=== Exercise goal ===
Copy each line in the data that includes the word "implemented".

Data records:

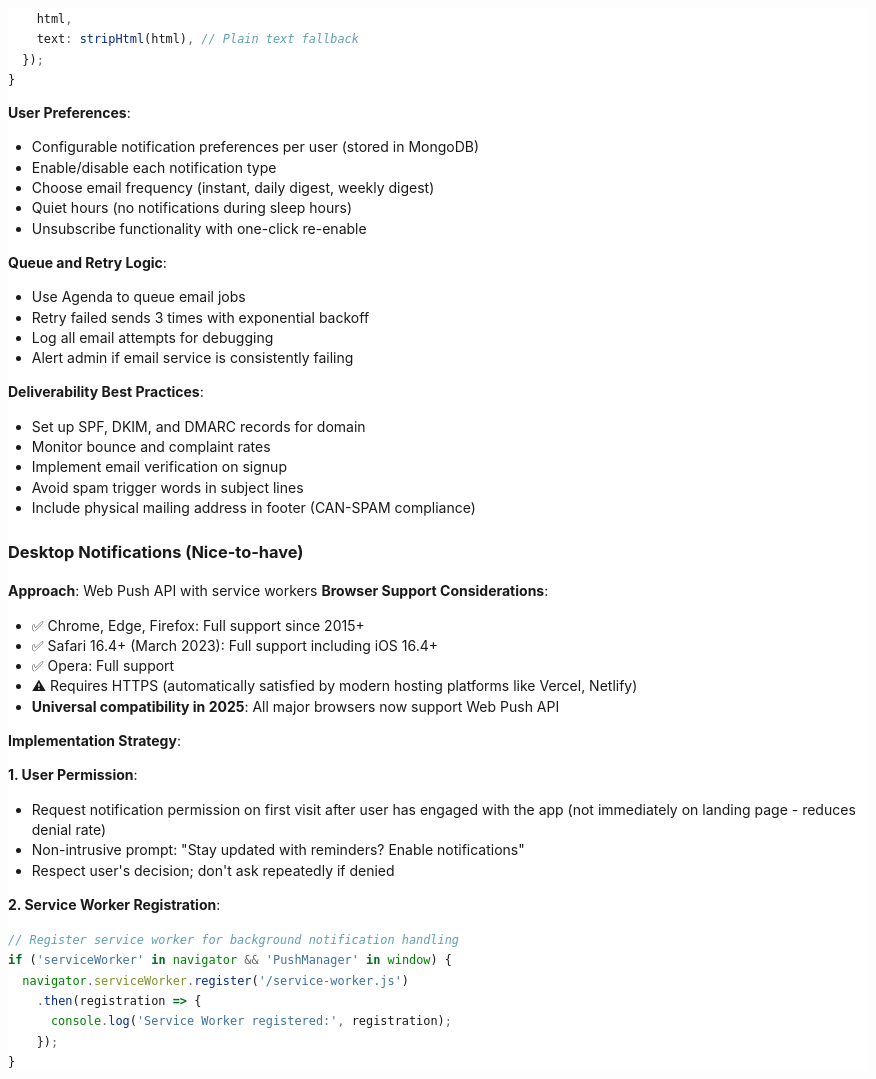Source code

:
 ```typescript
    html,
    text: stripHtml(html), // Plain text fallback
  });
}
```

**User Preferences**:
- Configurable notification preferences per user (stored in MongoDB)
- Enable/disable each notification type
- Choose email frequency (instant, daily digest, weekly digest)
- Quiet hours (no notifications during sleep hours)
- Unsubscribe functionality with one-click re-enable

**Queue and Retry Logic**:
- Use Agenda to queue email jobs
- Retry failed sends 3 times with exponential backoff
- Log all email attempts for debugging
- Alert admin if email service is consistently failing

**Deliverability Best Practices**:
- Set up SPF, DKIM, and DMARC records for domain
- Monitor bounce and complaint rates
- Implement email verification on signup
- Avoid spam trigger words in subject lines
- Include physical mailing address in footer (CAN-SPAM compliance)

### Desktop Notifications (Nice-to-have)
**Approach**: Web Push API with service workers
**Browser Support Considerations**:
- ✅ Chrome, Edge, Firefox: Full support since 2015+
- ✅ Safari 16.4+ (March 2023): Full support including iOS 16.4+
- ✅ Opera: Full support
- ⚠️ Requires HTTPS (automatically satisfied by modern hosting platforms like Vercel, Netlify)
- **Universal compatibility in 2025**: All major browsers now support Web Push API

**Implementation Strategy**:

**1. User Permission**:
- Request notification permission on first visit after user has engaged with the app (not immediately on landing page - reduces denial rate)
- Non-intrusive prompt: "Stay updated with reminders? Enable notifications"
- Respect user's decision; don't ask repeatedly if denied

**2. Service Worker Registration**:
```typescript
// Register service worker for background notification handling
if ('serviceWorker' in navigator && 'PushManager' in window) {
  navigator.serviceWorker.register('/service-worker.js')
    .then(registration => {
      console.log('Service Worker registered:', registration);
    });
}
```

==

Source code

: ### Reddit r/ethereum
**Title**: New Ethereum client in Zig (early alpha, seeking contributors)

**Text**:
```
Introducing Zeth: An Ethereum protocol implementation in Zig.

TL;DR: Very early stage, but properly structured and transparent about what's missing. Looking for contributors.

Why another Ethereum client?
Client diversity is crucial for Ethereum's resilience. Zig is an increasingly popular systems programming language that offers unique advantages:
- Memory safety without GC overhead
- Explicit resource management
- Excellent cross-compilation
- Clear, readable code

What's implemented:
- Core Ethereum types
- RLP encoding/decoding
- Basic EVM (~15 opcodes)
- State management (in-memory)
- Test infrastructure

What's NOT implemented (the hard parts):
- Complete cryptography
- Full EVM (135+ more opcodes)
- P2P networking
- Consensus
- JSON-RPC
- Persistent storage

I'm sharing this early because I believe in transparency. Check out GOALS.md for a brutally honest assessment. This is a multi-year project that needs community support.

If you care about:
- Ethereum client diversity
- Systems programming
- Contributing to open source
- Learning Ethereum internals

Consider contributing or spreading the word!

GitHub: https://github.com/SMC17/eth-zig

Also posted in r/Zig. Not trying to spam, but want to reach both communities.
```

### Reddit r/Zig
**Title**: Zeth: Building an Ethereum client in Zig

=== Response to this exercise ===
What's implemented:
What's NOT implemented (the hard parts):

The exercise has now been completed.